Die Erzählung von Ṭahmuras und Ǧamšid
Die Literatur der Zoroastrier nach der Zeit der großen Pahlavi-Werke des 9.-11. Jahrhunderts bildet einen weitgehend unbeachteten Bereich der Zoroastrismusforschung wie der iranischen Literaturgeschichte überhaupt. Angesichts des Niederganges der zoroastrischen Kirche mag es nicht verwundern, wenn diese – zumeist in neupersischer oder awestischer Schrift verfaßte – Literatur vor allem bewahrende Funktion hatte.
Götz Königs Studie (erschienen als Band 14 der Institutsreihe Iranica) zeigt, daß es in dieser allgemeinen Tendenz späte Versuche gegeben hat, das Pahlavi wiederzubeleben, so in der bis heute unaufgeschlossenen Handschrift MU 29. Die in ihr enthaltene Erzählung von Ṭahmuras und Ǧamšid und deren Händel mit dem Teufel war bislang nur in neupersischen Textversionen bekannt, denen nun ein (retranskribierter) Pahlavi-Text zur Seite gestellt werden kann.

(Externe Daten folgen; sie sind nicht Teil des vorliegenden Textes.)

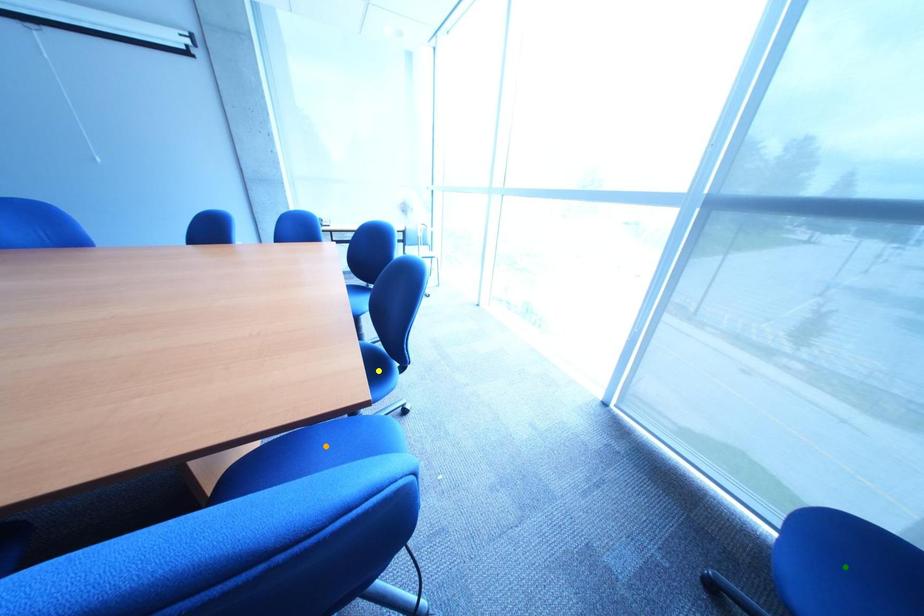
Order these from nearest to farthest:
1. yellow point
2. green point
3. orange point

green point → yellow point → orange point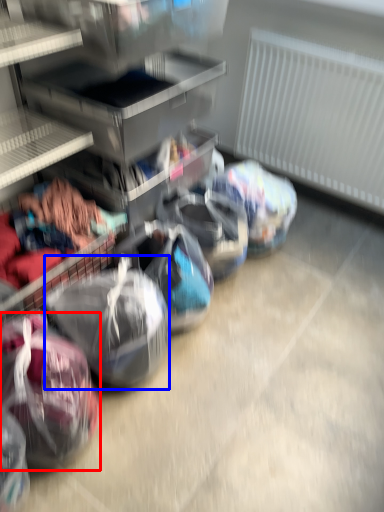
Question: Among these objects, which one is farthest to the camera, sack (highlighted by a red box) or sack (highlighted by a blue box)?

Choices:
 (A) sack
 (B) sack

Answer: (B)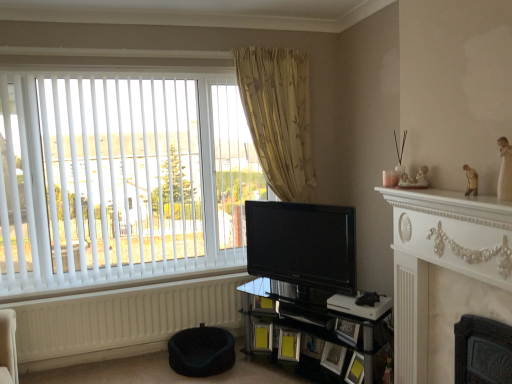
Question: Can you confirm if black glossy tv at center is smaller than matte black picture frame at lower center, marked as the fourth picture frame in a right-to-left arrangement?

Choices:
 (A) yes
 (B) no

Answer: (B)

Question: From the image's perspective, is black glossy tv at center beneath matte black picture frame at lower center, marked as the fourth picture frame in a right-to-left arrangement?

Choices:
 (A) yes
 (B) no

Answer: (B)

Question: From a real-world perspective, is black glossy tv at center beneath matte black picture frame at lower center, acting as the 3th picture frame starting from the left?

Choices:
 (A) yes
 (B) no

Answer: (B)

Question: Could you tell me if black glossy tv at center is turned towards matte black picture frame at lower center, marked as the fourth picture frame in a right-to-left arrangement?

Choices:
 (A) no
 (B) yes

Answer: (A)

Question: Can you confirm if black glossy tv at center is bigger than matte black picture frame at lower center, marked as the fourth picture frame in a right-to-left arrangement?

Choices:
 (A) no
 (B) yes

Answer: (B)

Question: Is white matte radiator at lower left spatially inside matte black picture frame at lower center, which is the fourth picture frame from left to right, or outside of it?

Choices:
 (A) inside
 (B) outside

Answer: (B)

Question: From the image's perspective, is white matte radiator at lower left located above or below matte black picture frame at lower center, which is the fourth picture frame from left to right?

Choices:
 (A) below
 (B) above

Answer: (B)

Question: Is white matte radiator at lower left in front of or behind matte black picture frame at lower center, which is the fourth picture frame from left to right, in the image?

Choices:
 (A) behind
 (B) front

Answer: (A)

Question: From a real-world perspective, relative to matte black picture frame at lower center, which is the fourth picture frame from left to right, is white matte radiator at lower left vertically above or below?

Choices:
 (A) below
 (B) above

Answer: (B)

Question: Considering their positions, is yellow matte picture frame at lower center, positioned as the first picture frame in left-to-right order, located in front of or behind black glossy tv at center?

Choices:
 (A) behind
 (B) front

Answer: (A)

Question: From a real-world perspective, relative to black glossy tv at center, is yellow matte picture frame at lower center, positioned as the first picture frame in left-to-right order, vertically above or below?

Choices:
 (A) below
 (B) above

Answer: (A)

Question: Is point (260, 331) closer or farther from the camera than point (295, 226)?

Choices:
 (A) closer
 (B) farther

Answer: (B)

Question: From the image's perspective, is yellow matte picture frame at lower center, which is counted as the sixth picture frame, starting from the right, positioned above or below black glossy tv at center?

Choices:
 (A) above
 (B) below

Answer: (B)

Question: Is black glass shelf at lower center to the left or to the right of white marble fireplace at right in the image?

Choices:
 (A) right
 (B) left

Answer: (B)

Question: Is black glass shelf at lower center wider or thinner than white marble fireplace at right?

Choices:
 (A) thin
 (B) wide

Answer: (B)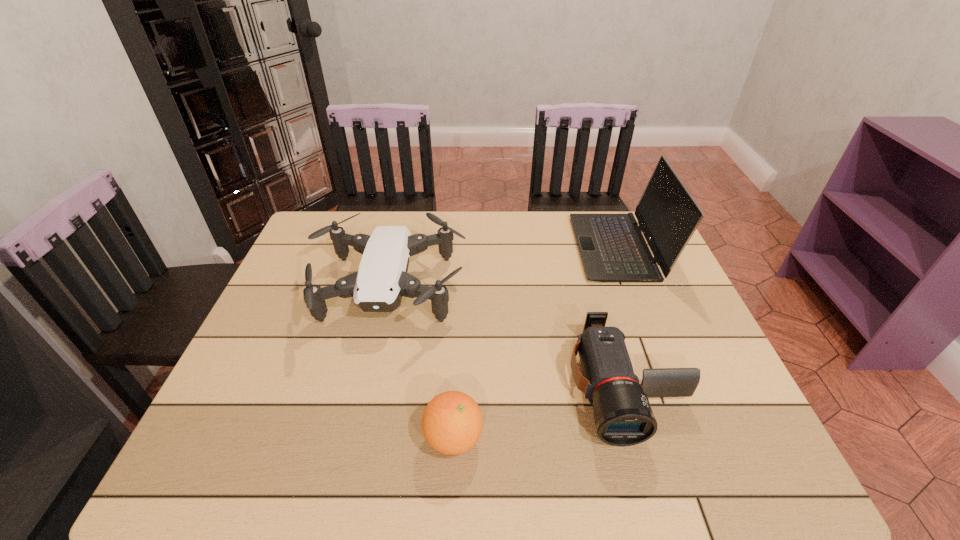
Find the location of a particular element. The width and height of the screenshot is (960, 540). free point between the tallest object and the drone is located at coordinates (504, 269).

Identify the location of free space between the drone and the orange. The image size is (960, 540). 421,364.

The width and height of the screenshot is (960, 540). I want to click on vacant area that lies between the camcorder and the orange, so click(540, 412).

Identify the location of free spot between the laptop computer and the camcorder. click(x=622, y=317).

Choose which object is the second nearest neighbor to the tallest object. Please provide its 2D coordinates. Your answer should be formatted as a tuple, i.e. [(x, y)], where the tuple contains the x and y coordinates of a point satisfying the conditions above.

[(378, 286)]

Where is `object that is the closest one to the camcorder`? The image size is (960, 540). object that is the closest one to the camcorder is located at coordinates (452, 422).

You are a GUI agent. You are given a task and a screenshot of the screen. Output one action in this format:
    pyautogui.click(x=<x>, y=<y>)
    Task: Click on the free space that satisfies the following two spatial constraints: 1. on the screen of the tallest object; 2. on the lens of the camcorder
    The image size is (960, 540).
    Given the screenshot: What is the action you would take?
    pyautogui.click(x=673, y=386)

Locate an element on the screen. This screenshot has height=540, width=960. free spot that satisfies the following two spatial constraints: 1. on the screen of the tallest object; 2. on the lens of the camcorder is located at coordinates (673, 386).

I want to click on free location that satisfies the following two spatial constraints: 1. on the screen of the laptop computer; 2. on the lens of the camcorder, so click(673, 386).

Locate an element on the screen. Image resolution: width=960 pixels, height=540 pixels. vacant space that satisfies the following two spatial constraints: 1. on the screen of the laptop computer; 2. on the camera side of the second tallest object is located at coordinates (636, 290).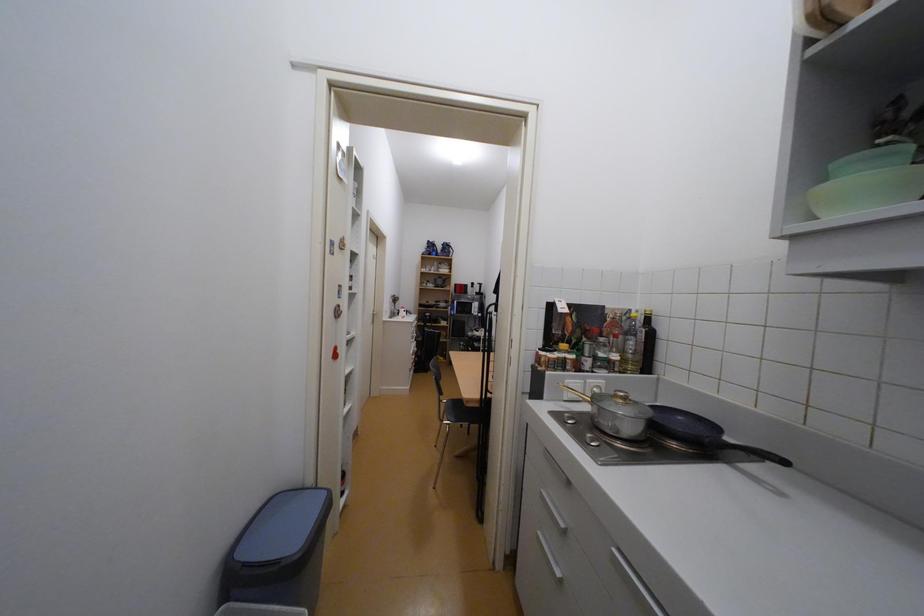
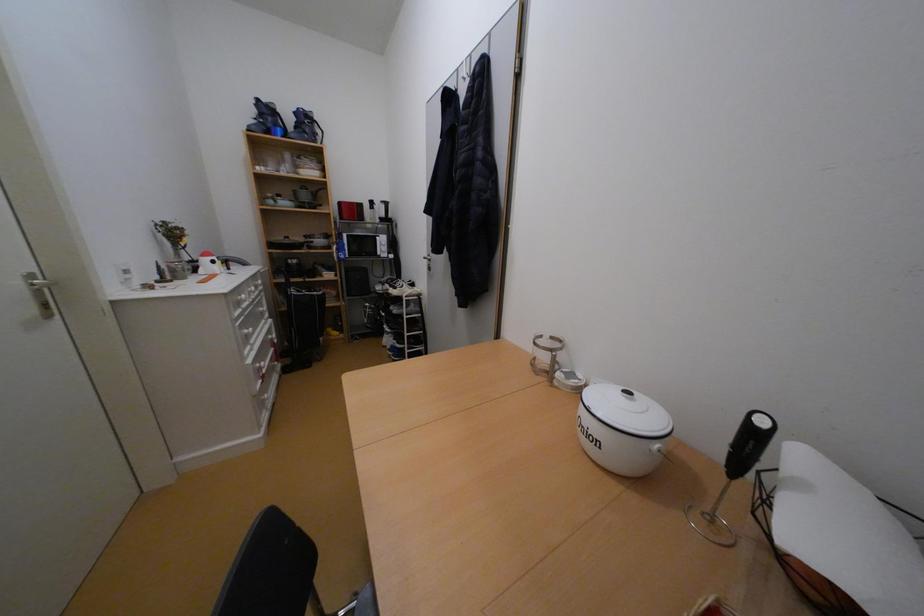
Question: Which direction would the cameraman need to move to produce the second image? Reply with the corresponding letter.

Choices:
 (A) Left
 (B) Right
 (C) Forward
 (D) Backward

Answer: (C)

Die Gegenüberstellung der drei verschiedenen Textfassungen bietet einen genauen Einblick in die Komposition und Vermittlung literarischer Stoffe in der späteren zoroastrischen Tradition. Religionshistorisch ist die Erzählung von Interesse, als hier eine aus der älteren Literatur ganz unbekannte Ǧamšid-Legende nun dieser zentralen Figur der iranischen Sagenwelt hinzugefügt werden kann.